The chief of staff didn’t even take the hint after a grim visit from George W. Bush, the future president, who suggested that Sununu’s continued presence at the White House was causing severe heartburn. “I attributed it,” Sununu recounts, dismissively, “to the personal concern of a son for his father.”
Sununu—who confides that he received special dispensation from his erstwhile boss to write the Washington tell-all he promised he’d never write—spends many pages dutifully (sometimes tediously, in the dull prose of government press releases) listing Bush’s various legislative and foreign policy accomplishments, not least of which was the successful diplomatic and military juggernaut that forced Iraqi dictator Saddam Hussein to end his occupation of Kuwait.
Typical chapter opening: “Helping end the Cold War, fixing the budget crisis, getting historic environmental legislation, and unleashing America’s domestic energy capacity were all great achievements, but George Bush was just getting started.”
To give the author his due, Sununu’s ringside-seat accounts of Bush’s persistent courting of Soviet leader Mikhail Gorbachev and the tactful delicacy with which he handled the breakup of the Soviet empire, Bush’s deft touch with the hardnosed Chinese leadership, and the skill he brought to assembling the international coalition that supported the first Gulf War (while ending the adventure when the goal was met), make one yearn for an apparently bygone era when an American president had a knack for foreign policy.

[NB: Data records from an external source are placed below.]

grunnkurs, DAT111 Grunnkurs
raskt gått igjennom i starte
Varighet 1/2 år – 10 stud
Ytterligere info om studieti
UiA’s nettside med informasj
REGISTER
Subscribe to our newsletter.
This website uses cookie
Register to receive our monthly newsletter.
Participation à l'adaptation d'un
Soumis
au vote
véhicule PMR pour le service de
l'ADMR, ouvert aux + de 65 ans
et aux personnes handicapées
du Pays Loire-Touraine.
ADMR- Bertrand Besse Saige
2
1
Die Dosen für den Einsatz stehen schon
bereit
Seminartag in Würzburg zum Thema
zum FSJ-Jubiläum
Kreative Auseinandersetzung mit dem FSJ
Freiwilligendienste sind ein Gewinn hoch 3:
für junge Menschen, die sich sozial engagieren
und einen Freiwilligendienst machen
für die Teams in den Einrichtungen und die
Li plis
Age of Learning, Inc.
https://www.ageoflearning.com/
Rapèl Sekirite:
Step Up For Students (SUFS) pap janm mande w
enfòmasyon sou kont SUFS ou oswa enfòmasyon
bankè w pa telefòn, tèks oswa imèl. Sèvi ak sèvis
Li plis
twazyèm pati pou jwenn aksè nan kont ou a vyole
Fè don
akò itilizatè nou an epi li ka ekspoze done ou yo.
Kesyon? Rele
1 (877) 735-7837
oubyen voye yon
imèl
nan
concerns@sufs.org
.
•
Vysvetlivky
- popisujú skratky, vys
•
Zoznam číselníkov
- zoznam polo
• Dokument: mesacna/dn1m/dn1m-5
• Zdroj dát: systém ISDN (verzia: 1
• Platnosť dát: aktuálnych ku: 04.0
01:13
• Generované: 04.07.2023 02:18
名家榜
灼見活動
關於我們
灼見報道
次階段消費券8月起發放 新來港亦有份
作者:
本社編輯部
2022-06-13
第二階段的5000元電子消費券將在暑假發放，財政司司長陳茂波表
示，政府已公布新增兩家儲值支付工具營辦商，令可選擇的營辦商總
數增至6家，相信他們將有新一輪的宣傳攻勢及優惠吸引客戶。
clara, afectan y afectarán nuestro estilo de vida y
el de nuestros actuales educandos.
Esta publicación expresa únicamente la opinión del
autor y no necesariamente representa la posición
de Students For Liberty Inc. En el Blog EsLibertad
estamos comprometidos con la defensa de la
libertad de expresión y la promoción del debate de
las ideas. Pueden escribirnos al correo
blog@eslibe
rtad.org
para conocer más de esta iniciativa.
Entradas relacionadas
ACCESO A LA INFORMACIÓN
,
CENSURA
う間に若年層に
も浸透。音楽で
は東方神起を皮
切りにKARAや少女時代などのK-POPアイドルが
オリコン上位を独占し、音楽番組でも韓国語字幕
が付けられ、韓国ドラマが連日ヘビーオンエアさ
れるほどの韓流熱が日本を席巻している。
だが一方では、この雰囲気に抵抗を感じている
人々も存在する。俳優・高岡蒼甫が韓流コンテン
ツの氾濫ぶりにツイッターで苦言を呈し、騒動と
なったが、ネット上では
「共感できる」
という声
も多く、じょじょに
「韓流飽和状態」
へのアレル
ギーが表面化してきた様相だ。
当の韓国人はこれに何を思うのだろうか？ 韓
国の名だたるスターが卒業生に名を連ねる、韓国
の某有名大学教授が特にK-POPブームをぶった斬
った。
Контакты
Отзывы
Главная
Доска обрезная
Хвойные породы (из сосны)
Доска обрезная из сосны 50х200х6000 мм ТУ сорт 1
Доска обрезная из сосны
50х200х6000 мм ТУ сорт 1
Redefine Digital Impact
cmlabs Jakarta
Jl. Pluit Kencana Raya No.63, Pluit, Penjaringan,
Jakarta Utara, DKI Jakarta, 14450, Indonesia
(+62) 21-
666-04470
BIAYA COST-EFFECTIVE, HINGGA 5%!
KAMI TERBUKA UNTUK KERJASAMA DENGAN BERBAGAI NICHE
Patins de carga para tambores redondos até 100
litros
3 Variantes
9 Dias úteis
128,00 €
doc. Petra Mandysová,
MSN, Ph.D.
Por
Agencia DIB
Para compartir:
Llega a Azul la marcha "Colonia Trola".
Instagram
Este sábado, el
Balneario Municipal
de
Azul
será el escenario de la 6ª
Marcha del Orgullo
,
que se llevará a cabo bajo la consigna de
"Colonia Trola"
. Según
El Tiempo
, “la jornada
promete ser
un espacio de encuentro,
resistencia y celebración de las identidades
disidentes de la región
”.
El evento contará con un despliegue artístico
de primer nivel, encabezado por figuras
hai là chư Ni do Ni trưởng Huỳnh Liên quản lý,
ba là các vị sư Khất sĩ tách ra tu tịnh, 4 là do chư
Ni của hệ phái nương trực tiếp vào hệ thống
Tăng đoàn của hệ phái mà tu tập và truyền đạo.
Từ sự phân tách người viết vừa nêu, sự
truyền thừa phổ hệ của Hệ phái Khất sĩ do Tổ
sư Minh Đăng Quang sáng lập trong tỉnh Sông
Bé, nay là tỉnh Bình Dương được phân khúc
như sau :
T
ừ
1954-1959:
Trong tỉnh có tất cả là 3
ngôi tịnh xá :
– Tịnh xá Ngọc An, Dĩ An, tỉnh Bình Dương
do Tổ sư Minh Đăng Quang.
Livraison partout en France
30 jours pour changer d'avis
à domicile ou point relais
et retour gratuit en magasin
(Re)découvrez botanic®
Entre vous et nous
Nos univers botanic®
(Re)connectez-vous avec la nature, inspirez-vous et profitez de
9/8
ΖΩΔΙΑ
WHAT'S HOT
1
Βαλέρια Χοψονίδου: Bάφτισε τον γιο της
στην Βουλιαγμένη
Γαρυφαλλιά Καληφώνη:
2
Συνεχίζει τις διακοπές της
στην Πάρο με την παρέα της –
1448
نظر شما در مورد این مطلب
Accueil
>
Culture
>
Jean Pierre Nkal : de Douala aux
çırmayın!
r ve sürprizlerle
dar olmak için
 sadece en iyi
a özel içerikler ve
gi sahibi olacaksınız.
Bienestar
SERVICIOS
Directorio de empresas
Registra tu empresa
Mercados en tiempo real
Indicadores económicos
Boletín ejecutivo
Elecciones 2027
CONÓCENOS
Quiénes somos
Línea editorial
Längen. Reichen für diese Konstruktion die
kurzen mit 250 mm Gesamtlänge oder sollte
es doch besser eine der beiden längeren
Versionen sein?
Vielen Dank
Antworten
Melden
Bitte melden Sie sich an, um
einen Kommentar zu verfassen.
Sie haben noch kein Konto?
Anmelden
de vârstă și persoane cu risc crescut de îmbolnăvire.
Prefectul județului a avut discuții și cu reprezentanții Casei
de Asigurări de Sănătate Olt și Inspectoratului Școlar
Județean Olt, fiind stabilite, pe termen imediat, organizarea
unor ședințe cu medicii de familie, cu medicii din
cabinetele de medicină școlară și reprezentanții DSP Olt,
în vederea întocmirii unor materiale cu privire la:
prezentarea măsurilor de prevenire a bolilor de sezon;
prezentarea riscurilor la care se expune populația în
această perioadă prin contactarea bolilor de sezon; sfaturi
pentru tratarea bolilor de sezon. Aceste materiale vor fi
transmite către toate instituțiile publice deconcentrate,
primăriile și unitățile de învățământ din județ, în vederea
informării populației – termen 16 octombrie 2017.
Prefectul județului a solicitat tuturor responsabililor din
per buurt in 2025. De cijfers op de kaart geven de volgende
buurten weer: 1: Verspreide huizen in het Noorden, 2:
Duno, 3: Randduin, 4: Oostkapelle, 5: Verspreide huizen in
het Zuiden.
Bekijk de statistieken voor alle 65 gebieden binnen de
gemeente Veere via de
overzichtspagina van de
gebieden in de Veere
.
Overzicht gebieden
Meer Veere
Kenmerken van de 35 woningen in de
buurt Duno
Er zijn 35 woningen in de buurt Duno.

And Sununu includes an irresistible anecdote about an understandably bored president, passing the time while enduring 35 droning speeches by world leaders at the Commission on Security and Cooperation in Europe by penning limericks—“some of them quite bawdy.” Sununu writes that Bush kept passing them back as notes to him and National Security Adviser Brent Scowcroft. “I made sure to destroy all the notes,” Sununu recounts. “The only ones I clearly remember ... were one that started, ‘There was a Big Chancellor from Bonn ...’ and another that ended, ‘Only Dennis, her husband, could catch her.’ ”
In another anecdote, apparently to illustrate Bush’s penchant for personal phone calls, Sununu writes that “I often joked that his dialing finger was an inch shorter at the end of his term than it was at the beginning.”
It’s apparent from this memoir that Sununu’s middle finger is at least an inch longer.